Data gaps and potential off-ramps
On the other hand, there were 54 participants of the 308 (17.5 percent) that didn’t regain a significant amount of weight (less than 25 percent.) This group saw some of their health metrics worsen on withdrawal of the drug, but not all— blood pressure increased a bit, but cholesterol didn’t go up significantly overall. About a dozen participants (4 percent of the 308) continued to lose weight after stopping the drug.
The researchers couldn’t figure out why these 54 participants fared so well; there were “no apparent differences” in demographic or clinical characteristics, they reported. It’s clear the topic requires further study.
But, overall, the study offers a gloomy outlook for patients hoping to avoid needing to take anti-obesity drugs for the foreseeable future.
Oczypok and Anderson highlight that the study involved an abrupt withdrawal from the drug. In contrast, many patients may be interested in slowly weaning off the drugs, stepping down dosage levels over time. So far, data on this strategy and the protocols to pull it off have little data behind them. It also might not be an option for patients who abruptly lose access or insurance coverage of the drugs. Other strategies for weaning off the drugs could involve ramping up physical activity or calorie restriction in anticipation of dropping the drugs, the experts note.

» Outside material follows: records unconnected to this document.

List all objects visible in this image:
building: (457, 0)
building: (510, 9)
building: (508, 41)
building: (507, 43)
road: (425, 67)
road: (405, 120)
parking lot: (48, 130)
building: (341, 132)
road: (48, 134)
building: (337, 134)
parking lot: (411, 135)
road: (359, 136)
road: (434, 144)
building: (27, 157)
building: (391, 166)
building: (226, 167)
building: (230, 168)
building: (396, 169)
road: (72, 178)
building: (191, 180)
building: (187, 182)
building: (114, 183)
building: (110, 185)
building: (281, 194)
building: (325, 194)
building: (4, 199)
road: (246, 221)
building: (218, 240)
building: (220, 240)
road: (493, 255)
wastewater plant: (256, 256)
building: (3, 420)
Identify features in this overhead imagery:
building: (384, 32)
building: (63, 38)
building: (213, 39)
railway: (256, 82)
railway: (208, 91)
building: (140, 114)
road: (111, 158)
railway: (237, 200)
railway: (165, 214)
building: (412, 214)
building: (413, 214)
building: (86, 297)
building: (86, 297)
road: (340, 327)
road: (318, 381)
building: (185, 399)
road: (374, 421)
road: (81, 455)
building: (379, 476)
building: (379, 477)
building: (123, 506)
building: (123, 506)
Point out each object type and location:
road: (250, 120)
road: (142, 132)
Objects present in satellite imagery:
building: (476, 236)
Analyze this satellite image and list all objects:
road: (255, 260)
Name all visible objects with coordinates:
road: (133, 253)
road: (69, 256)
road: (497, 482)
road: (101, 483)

In addition to more data on potential GLP-1 off-ramps, the pair calls for more data on the effects of weight fluctuations from people going on and off the treatment. At least one study has found that the regained weight after intentional weight loss may end up being proportionally higher in fat mass, which could be harmful.
For now, Oczypok and Anderson say doctors should be cautious about talking with patients about these drugs and what the future could hold. “These results add to the body of evidence that clinicians and patients should approach starting [anti-obesity medications] as long-term therapies, just as they would medications for other chronic diseases.”